Crítica: "Meu Malvado Favorito 3" usa nostalgia para renovar vilões
Dois anos após o hit "Minions" (2015), nova animação da Universal narra encontro de Dru com irmão gêmeo e surgimento de vilão nostálgico

Em “Meu Malvado Favorito 3”, a nostalgia é vilã. Dois anos após o sucesso de “Minions” (2015), que elevou o status de popularidade da franquia ao arrecadar US$ 1,159 bilhão, Dru (voz de Leandro Hassum na versão brasileira) enfrenta um sujeito bigodudo que se recusa a largar os anos 1980.
Terceira franquia de animação mais lucrativa de Hollywood, “Meu Malvado Favorito” vingou como uma espécie de releitura de “Shrek”. Não tem a profundidade filosófica dos filmes da concorrente Pixar, mas compensa na extravagância lúdica: traços acessíveis e uma narrativa que atrai e diverte crianças (a fofura dos Minions como estratégia principal) e adultos (referências pop, autoironia).

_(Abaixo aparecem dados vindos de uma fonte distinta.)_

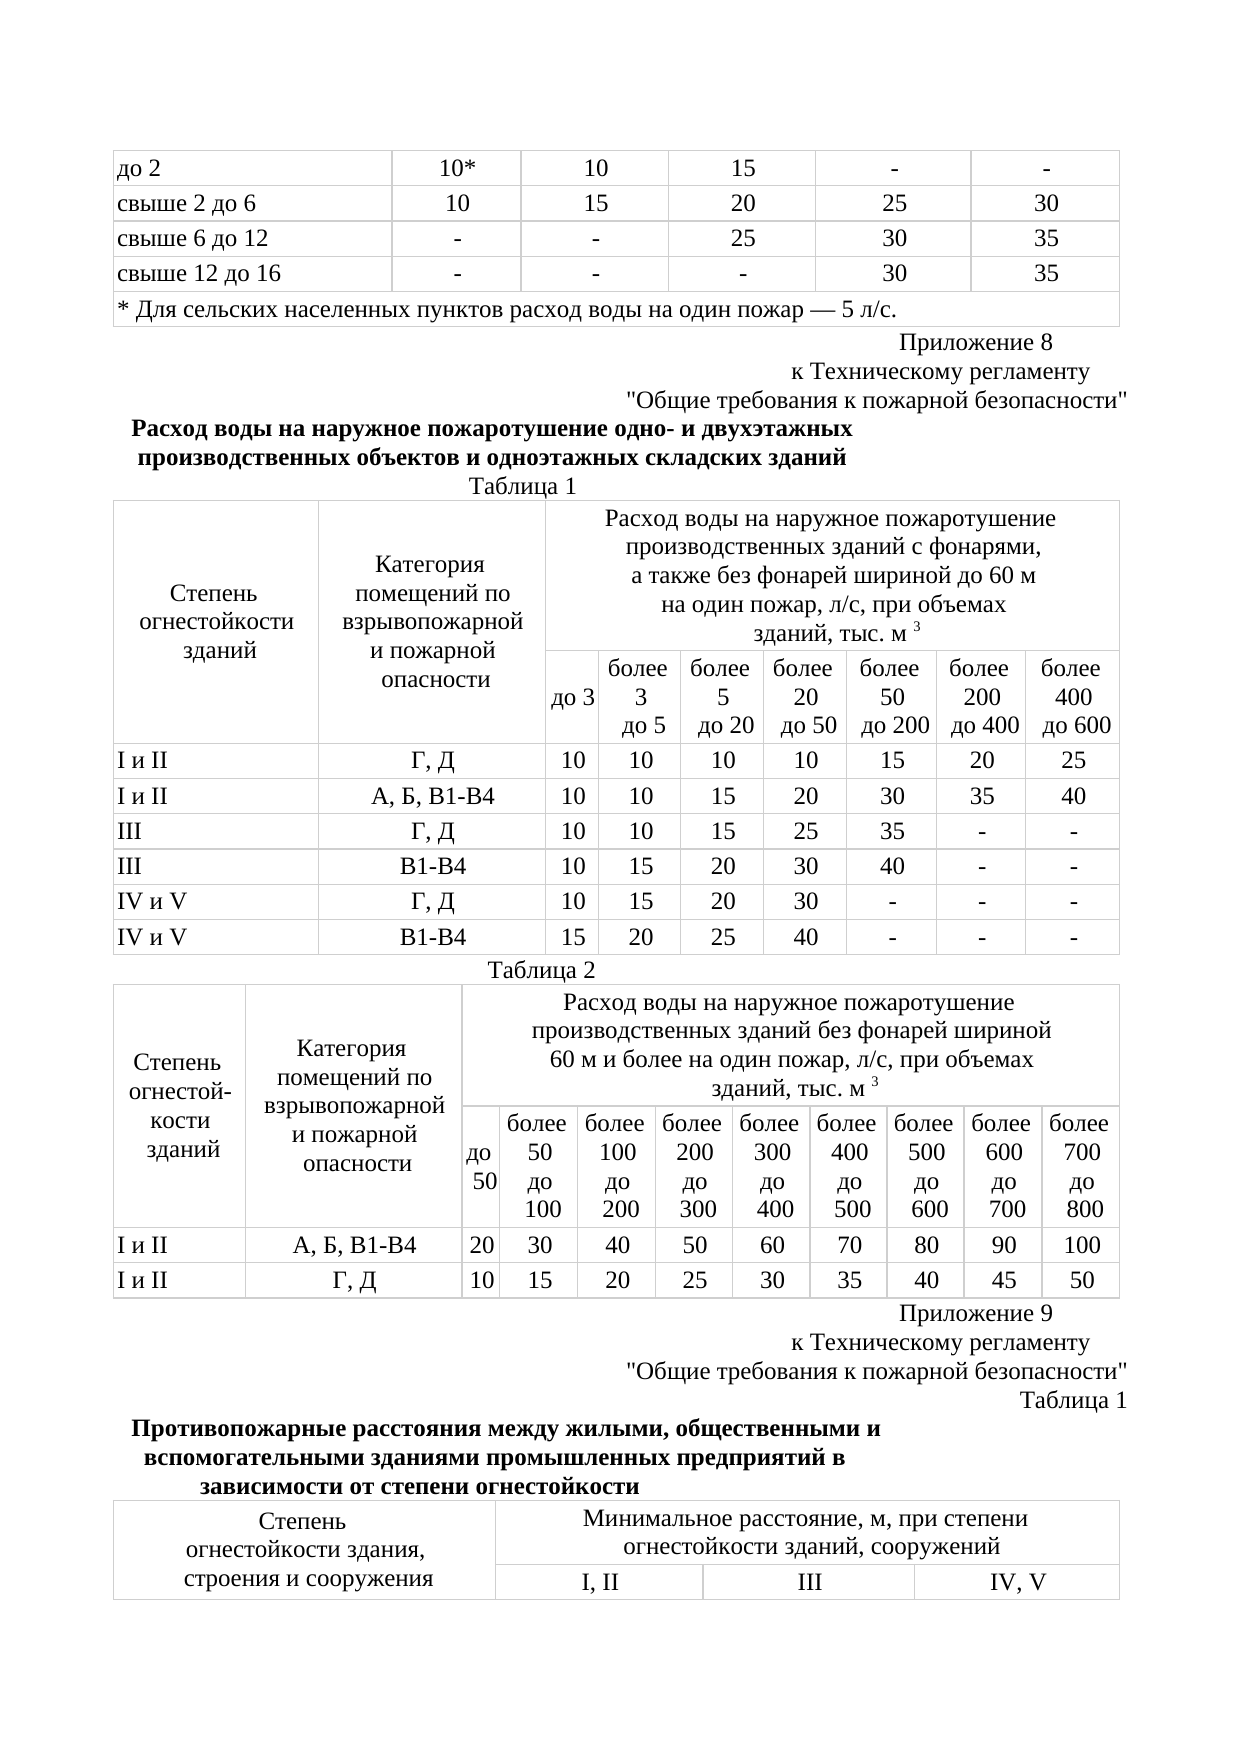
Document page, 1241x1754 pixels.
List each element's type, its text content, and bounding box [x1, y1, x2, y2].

table_cell 20 [669, 186, 815, 220]
table_cell более 20 до 50 [764, 651, 846, 743]
table_header Расход воды на наружное пожаротушение производственных зданий без фонарей шириной 60 м и более на один пожар, л/с, при объемах зданий, тыс. м 3 [463, 985, 1119, 1105]
table_cell - [522, 257, 668, 291]
table_cell 30 [764, 885, 846, 919]
table_cell 40 [1026, 779, 1119, 813]
table_cell - [847, 885, 936, 919]
table_cell свыше 6 до 12 [114, 222, 391, 256]
table_cell I и II [114, 1228, 245, 1262]
table_cell 10 [546, 814, 598, 848]
table_cell 25 [1026, 744, 1119, 778]
table_cell 30 [764, 850, 846, 883]
table_cell 15 [681, 814, 763, 848]
table_cell В1-В4 [319, 920, 545, 954]
table_cell 10 [546, 779, 598, 813]
table_cell 10 [599, 744, 680, 778]
table_cell - [816, 151, 970, 185]
table_cell 20 [764, 779, 846, 813]
table_cell - [937, 850, 1025, 883]
table_cell 15 [500, 1263, 577, 1297]
table_cell до 2 [114, 151, 391, 185]
table_cell более 200 до 400 [937, 651, 1025, 743]
table_cell * Для сельских населенных пунктов расход воды на один пожар — 5 л/с. [114, 292, 1119, 326]
table_cell IV, V [915, 1565, 1119, 1599]
table_cell 70 [811, 1228, 886, 1262]
table_cell до 50 [463, 1107, 499, 1227]
table_cell I, II [496, 1565, 702, 1599]
table_cell 20 [578, 1263, 655, 1297]
table_cell 20 [937, 744, 1025, 778]
table_cell 40 [847, 850, 936, 883]
table_cell - [522, 222, 668, 256]
text Приложение 9 к Техническому регламенту "Общие требования к пожарной безопасности" [112, 1298, 1128, 1385]
table_cell 25 [681, 920, 763, 954]
table_cell 25 [816, 186, 970, 220]
table_header Категория помещений по взрывопожарной и пожарной опасности [319, 501, 545, 743]
text Приложение 8 к Техническому регламенту "Общие требования к пожарной безопасности" [112, 327, 1128, 413]
table_cell - [1026, 920, 1119, 954]
table_cell 50 [656, 1228, 732, 1262]
table_cell 15 [522, 186, 668, 220]
table_cell более 400 до 500 [811, 1107, 886, 1227]
text Таблица 1 [112, 1385, 1128, 1413]
table_cell 15 [681, 779, 763, 813]
table_cell более 300 до 400 [733, 1107, 809, 1227]
table_cell 10 [393, 186, 520, 220]
table_cell 20 [681, 850, 763, 883]
table_cell - [937, 885, 1025, 919]
table_cell А, Б, В1-В4 [246, 1228, 461, 1262]
table_cell 40 [888, 1263, 963, 1297]
table_cell 20 [681, 885, 763, 919]
table_cell IV и V [114, 885, 318, 919]
table_cell 10* [393, 151, 520, 185]
table_cell 35 [937, 779, 1025, 813]
table_cell 30 [500, 1228, 577, 1262]
text Расход воды на наружное пожаротушение одно- и двухэтажных производственных объектов и одноэтажных складских зданий [112, 413, 1128, 471]
table_cell III [114, 850, 318, 883]
table_cell 30 [972, 186, 1119, 220]
table_cell 90 [965, 1228, 1041, 1262]
table_cell Г, Д [319, 814, 545, 848]
table_cell более 100 до 200 [578, 1107, 655, 1227]
table_cell - [937, 920, 1025, 954]
table_cell более 500 до 600 [888, 1107, 963, 1227]
table_header Степень огнестойкости здания, строения и сооружения [114, 1501, 495, 1599]
table_cell 80 [888, 1228, 963, 1262]
table_cell 35 [811, 1263, 886, 1297]
table_cell 10 [599, 779, 680, 813]
table_header Степень огнестойкости зданий [114, 501, 318, 743]
table_cell 10 [546, 744, 598, 778]
table_cell более 50 до 200 [847, 651, 936, 743]
table_cell I и II [114, 1263, 245, 1297]
table_cell I и II [114, 744, 318, 778]
table_header Категория помещений по взрывопожарной и пожарной опасности [246, 985, 461, 1227]
table_cell 60 [733, 1228, 809, 1262]
table_cell 50 [1043, 1263, 1119, 1297]
table_cell - [937, 814, 1025, 848]
table_cell В1-В4 [319, 850, 545, 883]
table_cell 30 [847, 779, 936, 813]
table_cell I и II [114, 779, 318, 813]
table_header Степень огнестой- кости зданий [114, 985, 245, 1227]
table_cell Г, Д [246, 1263, 461, 1297]
table_cell более 400 до 600 [1026, 651, 1119, 743]
table_cell 40 [764, 920, 846, 954]
table_cell 15 [599, 850, 680, 883]
table_cell 10 [463, 1263, 499, 1297]
table_cell более 700 до 800 [1043, 1107, 1119, 1227]
table_cell - [847, 920, 936, 954]
table_cell 10 [599, 814, 680, 848]
table_cell 10 [764, 744, 846, 778]
table_cell 10 [546, 885, 598, 919]
table_cell более 5 до 20 [681, 651, 763, 743]
table_cell 10 [522, 151, 668, 185]
table_cell 25 [656, 1263, 732, 1297]
table_cell А, Б, В1-В4 [319, 779, 545, 813]
table_cell 25 [764, 814, 846, 848]
table_header Расход воды на наружное пожаротушение производственных зданий с фонарями, а также без фонарей шириной до 60 м на один пожар, л/с, при объемах зданий, тыс. м 3 [546, 501, 1119, 650]
table_cell - [393, 257, 520, 291]
table_header Минимальное расстояние, м, при степени огнестойкости зданий, сооружений [496, 1501, 1119, 1564]
table_cell - [1026, 885, 1119, 919]
table_cell 15 [669, 151, 815, 185]
table_cell 30 [816, 257, 970, 291]
table_cell Г, Д [319, 885, 545, 919]
table_cell 35 [972, 257, 1119, 291]
table_cell IV и V [114, 920, 318, 954]
table_cell 35 [972, 222, 1119, 256]
table_cell 20 [599, 920, 680, 954]
table_cell - [669, 257, 815, 291]
table_cell свыше 2 до 6 [114, 186, 391, 220]
table_cell более 50 до 100 [500, 1107, 577, 1227]
text Таблица 1 [112, 471, 1128, 500]
table_cell до 3 [546, 651, 598, 743]
table_cell 10 [546, 850, 598, 883]
table_cell 15 [599, 885, 680, 919]
table_cell - [393, 222, 520, 256]
table_cell более 3 до 5 [599, 651, 680, 743]
table_cell 20 [463, 1228, 499, 1262]
text Таблица 2 [112, 955, 1128, 984]
table_cell 100 [1043, 1228, 1119, 1262]
table_cell 40 [578, 1228, 655, 1262]
table_cell 15 [847, 744, 936, 778]
table_cell - [1026, 850, 1119, 883]
table_cell 30 [733, 1263, 809, 1297]
table_cell более 600 до 700 [965, 1107, 1041, 1227]
table_cell 45 [965, 1263, 1041, 1297]
table_cell свыше 12 до 16 [114, 257, 391, 291]
table_cell 10 [681, 744, 763, 778]
table_cell 25 [669, 222, 815, 256]
table_cell Г, Д [319, 744, 545, 778]
table_cell 30 [816, 222, 970, 256]
table_cell III [704, 1565, 914, 1599]
table_cell - [1026, 814, 1119, 848]
table_cell 35 [847, 814, 936, 848]
table_cell III [114, 814, 318, 848]
table_cell - [972, 151, 1119, 185]
text Противопожарные расстояния между жилыми, общественными и вспомогательными зданиями промышленных предприятий в зависимости от степени огнестойкости [112, 1413, 1128, 1500]
table_cell более 200 до 300 [656, 1107, 732, 1227]
table_cell 15 [546, 920, 598, 954]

Ele arquiteta um plano para destruir Hollywood, a cidade que primeiro o consagrou e depois o condenou ao anonimato. Eis as armas de Bratt: passos de dança, um exército de brinquedos (baseados nele próprio, claro) e gomas de mascar capazes de engolir uma cidade inteira.
Um bom vilão, mas pouca ambição
Uma pena que tais artefatos só pareçam engraçados na primeira aparição. Para completar o arsenal bélico, Bratt furtou um diamante que o ajudará a reforçar o poder de fogo de um robô Bratt gigante. Sim, a ideia é pisotear Hollywood mascando chicletes e disparando tiros de laser.
Enquanto Bratt é desenvolvido como o personagem mais minimamente empolgante da trama, Dru descobre um irmão gêmeo gente boa. Gru é Dru do avesso: loiro, alegre e sem a verve vilanesca.
Inventar um parente próximo justo agora, no terceiro filme, mostra o quanto a franquia “Meu Malvado Favorito” anda preguiçosa. Qualquer boa ideia – como o vilão nostálgico – esgota com a velocidade de uma piada sem graça, mas repetida a esmo.
“Meu Malvado Favorito 3” reúne até citações a “Star Wars”, “Sing” (filme também do estúdio Universal) e “Procurando Nemo” (da Pixar) para arejar o roteiro. Pudera.
Até os Minions parecem escanteados. Ganham uma trama paralela que pouco tem a ver com a historinha de Dru, Gru e Bratt, numa manobra esperta de equilibrar o eixo principal (que talvez aborreça crianças pequenas) com esquetes.
Para uma franquia tão cara e colorida, a falta de imaginação chega a impressionar. Resta saber até quando o público vai ter esses personagens como seus malvados favoritos.